Staring down a daunting decade of medical study, he was "suppressing something much louder" within himself, he said.


To blow off steam, he would find a piano in one of the dorms and sing and play. Though he was singing for himself, people listened.


"They would clap afterwards. And I always thought that was funny," he said. "But I started realizing that it was bursting out within me. And then there just came a point in time where it was undeniable and I had to pursue music."


One of those late night dorm sessions led to a connection with Gary Powell, a former Disney executive who was teaching production in the university’s music department. Powell began mentoring Sahad, training him as a studio vocalist. Through Powell, Sahad met Ian Green, who was studying guitar in the school of music. The two had easy chemistry and rapidly became close. They began to play late night jams for friends.


"People were just so engaged. And we realized we had this thing and this potential," Sahad said.



Sahad graduated from UT in 2016 and roughly two years later, he and Green began writing together in earnest and assembling a band. They connected with John Speice IV, the Grammy-winning drummer for Grupo Fantasma, Brownout and Golden Dawn Arkestra. Speice had been wanting to get into production, "but he really needed to believe in the band that he was working with," Sahad said. He felt honored when Speice, whom he describes as "a genius at what he does and a good leader," agreed to take on Nané.
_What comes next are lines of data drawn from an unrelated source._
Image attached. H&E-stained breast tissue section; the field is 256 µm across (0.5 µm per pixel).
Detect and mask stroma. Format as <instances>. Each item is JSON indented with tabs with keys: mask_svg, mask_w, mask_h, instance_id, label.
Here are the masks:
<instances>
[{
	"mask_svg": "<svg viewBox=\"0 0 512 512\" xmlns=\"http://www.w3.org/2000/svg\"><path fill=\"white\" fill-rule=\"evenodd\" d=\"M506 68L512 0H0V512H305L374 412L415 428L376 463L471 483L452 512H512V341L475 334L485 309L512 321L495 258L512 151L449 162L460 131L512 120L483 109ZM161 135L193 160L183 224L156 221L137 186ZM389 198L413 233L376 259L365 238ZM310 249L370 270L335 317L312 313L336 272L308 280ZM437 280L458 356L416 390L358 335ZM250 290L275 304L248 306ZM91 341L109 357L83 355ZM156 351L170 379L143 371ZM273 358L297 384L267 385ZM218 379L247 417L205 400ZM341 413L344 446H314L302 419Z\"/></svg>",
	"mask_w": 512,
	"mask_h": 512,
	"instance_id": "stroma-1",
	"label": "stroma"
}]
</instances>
The group recorded their debut in the early part of 2019, simultaneously debuting a live show featuring the energetic 10-song set on the album. The shows crackled with electricity and the buzz spread quickly. By the time January 2020 rolled around, they pulled a capacity crowd for a headline set at Empire Garage during Free Week.


In the front of the audience, "people were screaming my lyrics back at me," Sahad said. A fan of theatrics, he included a balloon drop in the set. That night now seems like it was years ago, but watching videos of the show, "you can just feel the pulse of energy," he said.


Momentum around the band was building and it’s easy to imagine an alternate universe where a summer of ecstatic festival sets and packed club shows across the country launched the band into the national spotlight.


"But knowing the safety ramifications and what's going on obviously takes priority," Sahad said.


The biggest disappointment was scrapping a planned tour.


"I've never done anything like that. I was really excited to do that," he said. "But I have patience."


To celebrate the album release, he’s throwing a pair of small capacity seated shows at Empire Garage. For fans who aren’t ready to party in person, he’s been releasing more videos. He has a short film in the works that will give fans a behind-the-scenes look at his personal story.


"I still want to give them the emotion that they feel from the show. So I want them to feel inspired and energetic," he said.